→ Excerpt to read:
■ ■ ■ ■ ■ ■ ■

Unfortunately, she had to have a lower right leg amputation. In a claim such as this, the injured person is entitled to bring a claim against the Motor Insurer's Bureau of England/Wales. If the motor car had been insured, the claim would have been against the motor insurer, but the claimant could still have brought the claim in her home jurisdiction.

The claim was referred to the Supreme Court as a result of a decision from the High Court. Although the judge Gilbart, J originally ruled in favour of the claimant – that the compensation would be decided under home jurisdiction, he considered that he was bound by a ruling in Jacobs v MIB, 2010 EWCA Civ 1208. He however noted that there had been arguments that Jacobs was wrongly decided in light of Rome II . He noted that the Supreme Court had previously given permission to hear the issue in Jacobs but that appeal had not proceeded. After deciding that this was an important issue, which could affect a considerable number of claims, a 'leap-frog' certificate was granted, which meant that there was no hearing in the Court of Appeal.

The Law

There is quite a considerable variation around Europe as to the level of damages available to a claimant. Tiffany would receive substantially less damages in claim like this, where Greek rather than English/ Welsh damages would apply.

If the motor car had insurance, the law has been clarified and it would be Greek law that would apply to the assessment of Tiffany's compensation with very few exceptions. The law as it stood was that if the car had no insurance it would be English/ Welsh damages that applied.

This anomaly was created largely by the wording of Regulation 13 of The Motor Vehicles (Compulsory Insurance) (Information Centre and Compensation Body) Regulations 2003 (SI 2003 No 37) “the 2003 Regulations”. The Supreme Court were asked to consider this discrepancy. Of note are the Court of Appeal judgements of Bloy v MIB [2013] and Jacobs v MIB [2010] both of which had followed the wording of the domestic 2003 Regulations and concluded that it was English/ Welsh damages that applied.

The decision

Lord Mance provided the leading judgement. He considered how the scheme was intended to run throughout Europe and that the 2003 Regulations should so far as possible, be interpreted in a sense which is not in any way inconsistent with the EU Directives, including EU Motor Directives.

■ ■ ■ ■ ■ ■ ■

→ What you will do:
A) Translate this sentence from the passage on the compensation claim into Spanish: "The Supreme Court were asked to consider this discrepancy."
B) Name every court that the passage on the compensation claim mentions.
C) Pick up the passage on the compensation claim after its final sentence and keep writing.
The material that comes next is not required for this work.

→ Material provided:
■ ■ ■ ■ ■ ■ ■

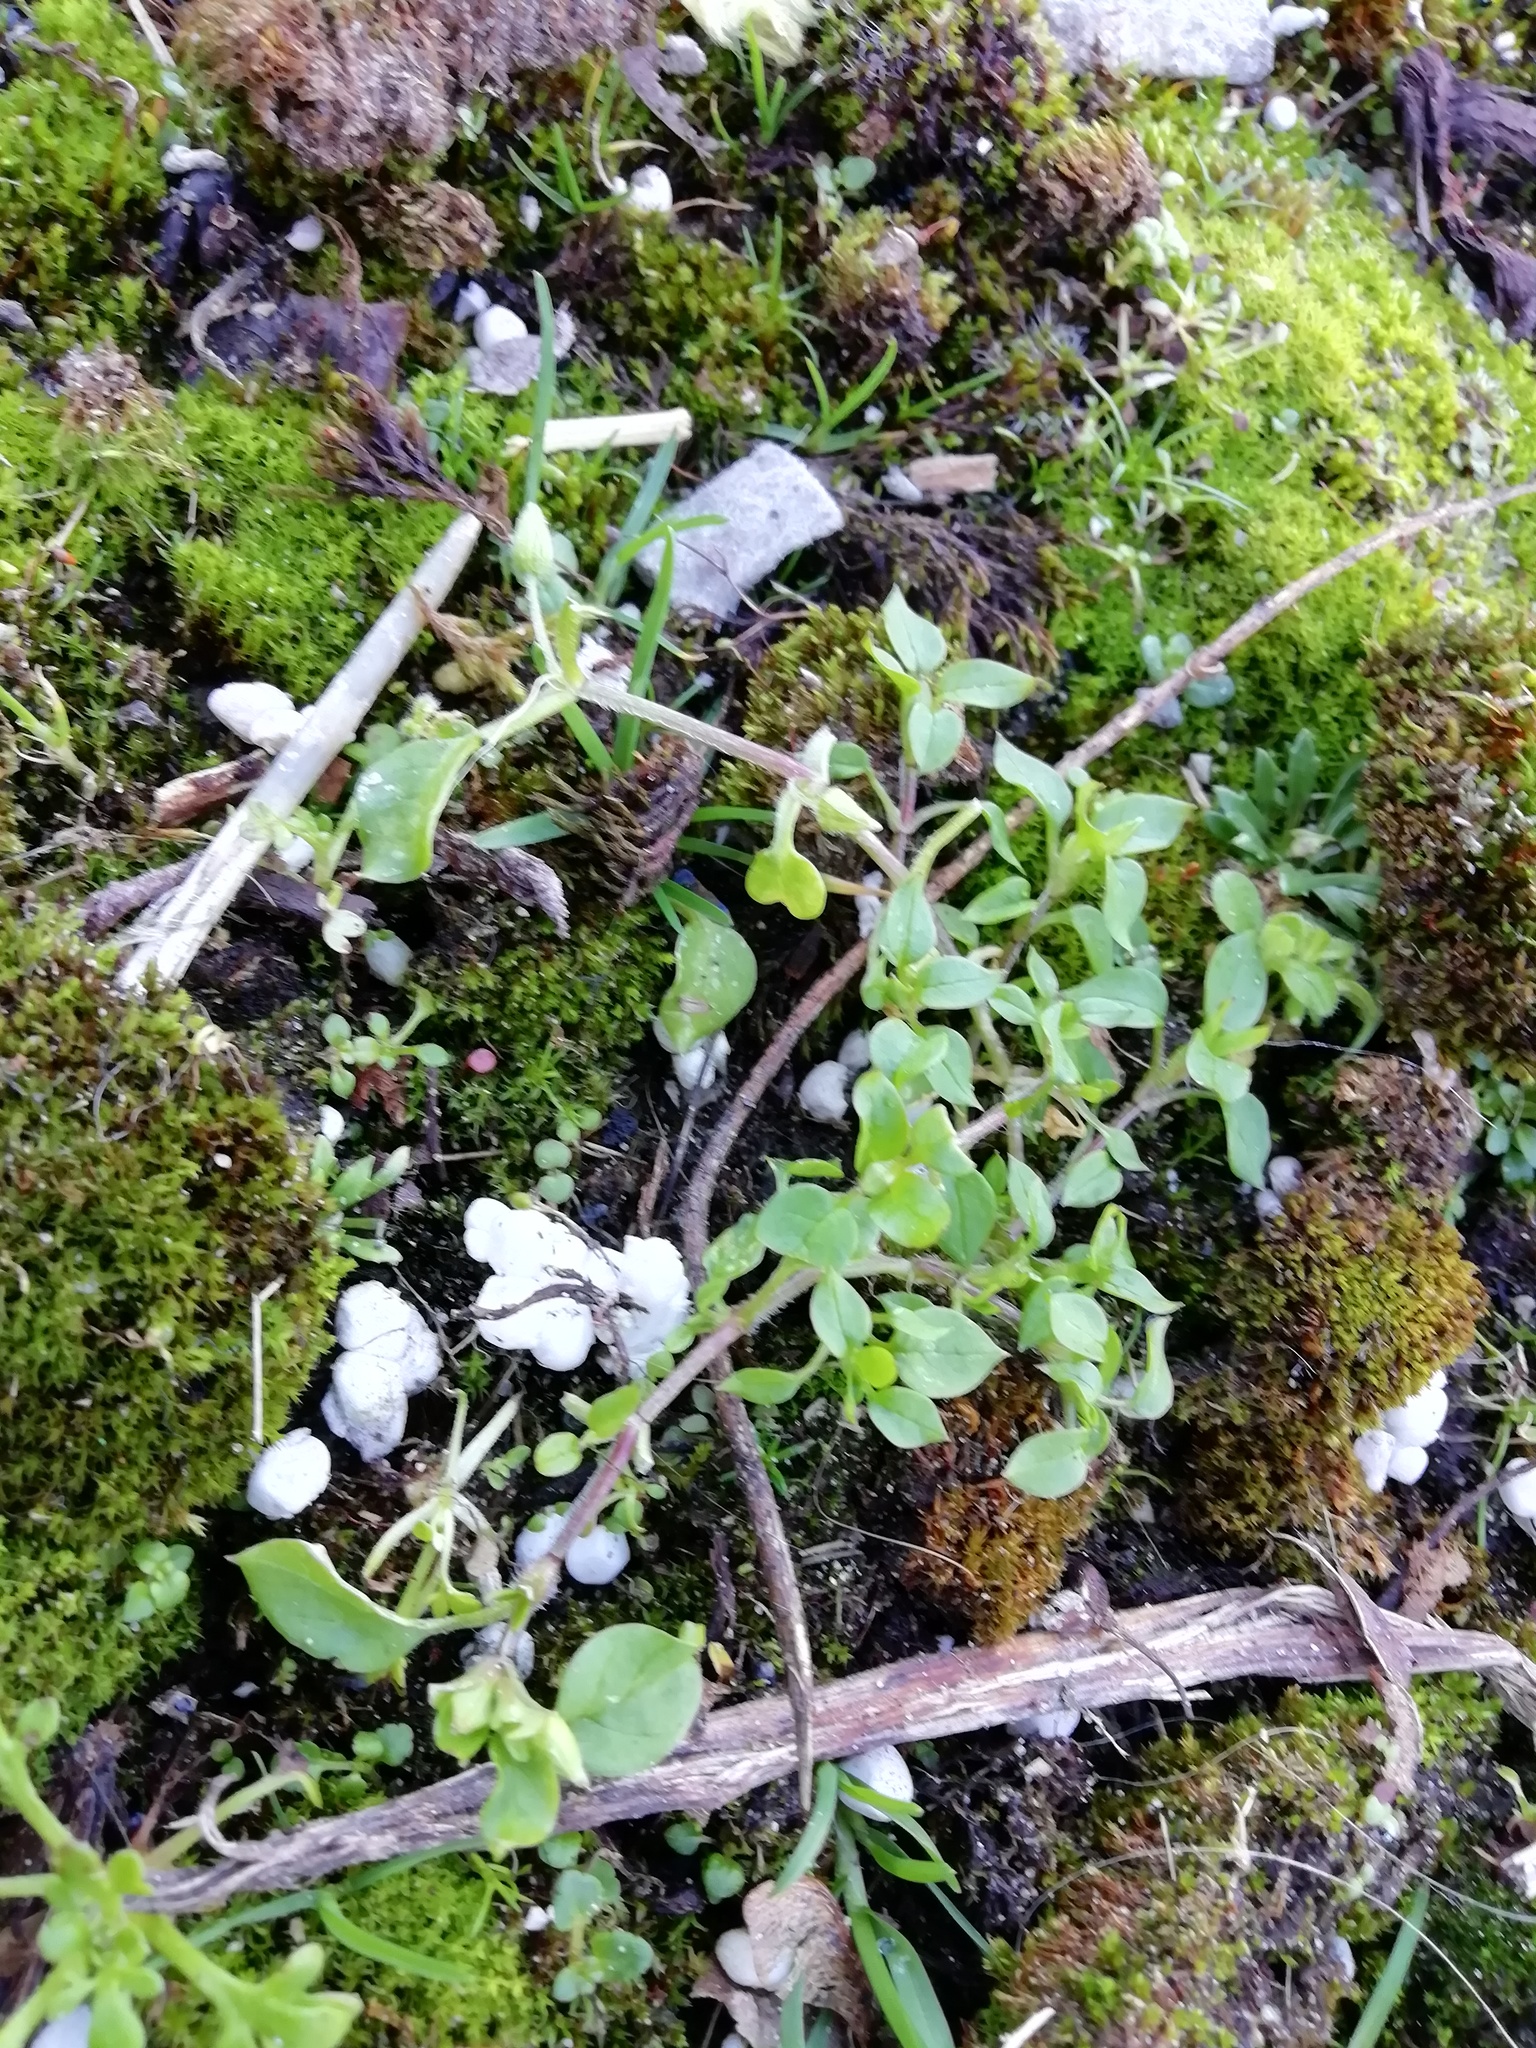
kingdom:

■ ■ ■ ■ ■ ■ ■

→ The responses:
A) Se pidió al Tribunal Supremo que examinara esta discrepancia.

B)
- Supreme Court
- High Court
- Court of Appeal

C)
He concluded that it would not be consistent with the scheme to provide compensation other than in accordance with the law of the state of the accident. Specifically, he focused on Articles 6 and 7 of the Fourth Motor Directive. Regulation 13 (2)(b) of the 2003 Regulations should have a purely mechanical or functional operation, and could not be considered as giving a distinction between liability and heads of damage on the one hand and the measure of damages on the other, as had happened in Harding v Wealands.

In conclusion, the Court considered that a claim against the MIB should be considered in accordance with the jurisdiction of the law of Greece on this occasion.

What does this mean for future cases?

Whilst the judgement has clarified that damages following a road traffic accident involving an insured and uninsured vehicles in the EU are now to be assessed in the same way, it does leave some injured claimants with less damages than they would otherwise have received. Other claimants, particularly where there has been a fatality will receive increased damages. Where someone suffers an injury elsewhere in the EU as a result of a motor accident, their loss should be assessed in accordance with the location of the accident, despite the possibility that jurisdiction will have different social welfare or healthcare than one may find in the UK.

Anyone travelling from the UK to another jurisdiction needs to be aware that they accept the law of that jurisdiction should there be an injury following a road traffic accident. The UK claimant's true loss is rarely reflected in their compensation where they suffer injuries elsewhere in the EU; and the UK claimant is rarely put in the position that they would have been had the accident not happened. It remains vitally important for any claimant lawyer to ensure that they are aware of the various levels of damages available to a claimant before deciding the jurisdiction and basis of the claim.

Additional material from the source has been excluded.